Each chance variable and each decision variable has an associated domain. There is no domain associated with the utility node. Whereas the chance nodes represent random variables and the decision nodes represent decision variables, there are no associated utility variables. The utility provides a function of its parents.
Associated with a decision network is a conditional probability for each chance node given its parents (as in a belief network) and a representation of the utility as a function of the utility node's parents. In the specification of the network, there are no tables associated with the decision nodes.
Which Way | Accident | Value |
short | true | 0.2 |
short | false | 0.8 |
long | true | 0.01 |
long | false | 0.99 |
Wear Pads | Which Way | Accident | Utility |
true | short | true | 35 |
true | short | false | 95 |
true | long | true | 30 |
true | long | false | 75 |
false | short | true | 3 |
false | short | false | 100 |
false | long | true | 0 |
false | long | false | 80 |
This network requires two factors: a factor representing the conditional probability, P(Accident|WhichWay), and a factor representing the utility as a function of Which Way, Accident, and Wear Pads. Tables for these factors are shown in Figure 9.5.
A policy for a single-stage decision network is an assignment of a value to each decision variable. Each policy has an expected utility, which is the conditional expected value of the utility conditioned on the policy. An optimal policy is a policy whose expected utility is maximal. That is, it is a policy such that no other policy has a higher expected utility.
2: Inputs
3: DN a single stage decision network
4: Output
5: An optimal policy and the expected utility of that policy.
6: Prune all nodes that are not ancestors of the utility node.
7: Sum out all chance nodes.
8: - at this stage there is a single factor F that was derived from utility
9: Let v be the maximum value in F
10: Let d be an assignment that gives the maximum value
11: return d,v
Figure 9.6 shows how variable elimination can be used to find an optimal policy in a single-stage decision network.

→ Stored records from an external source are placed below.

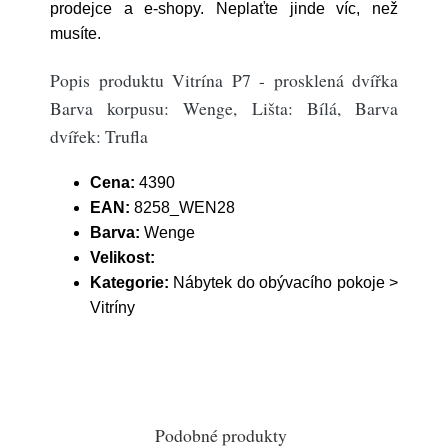
prodejce a e-shopy. Neplaťte jinde víc, než
musíte.
Popis produktu Vitrína P7 - prosklená dvířka
Barva korpusu: Wenge, Lišta: Bílá, Barva
dvířek: Trufla
Cena:
4390
EAN:
8258_WEN28
Barva:
Wenge
Velikost:
Kategorie:
Nábytek do obývacího pokoje >
Vitríny
Podobné produkty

After pruning irrelevant nodes and summing out all random variables, there will be a single factor that represents the expected utility for each combination of decision variables. This factor does not have to be a factor on all of the decision variables; however, those decision variables that are not included are not relevant to the decision.
Wear Pads | Which Way | Value |
true | short | 0.2* 35+ 0.8*95=83 |
true | long | 0.01*30+0.99*75=74.55 |
false | short | 0.2*3+0.8*100=80.6 |
false | long | 0.01*0+0.99*80=79.2 |
Thus, the policy with the maximum value - the optimal policy - is to take the short way and wear pads, with an expected utility of 83.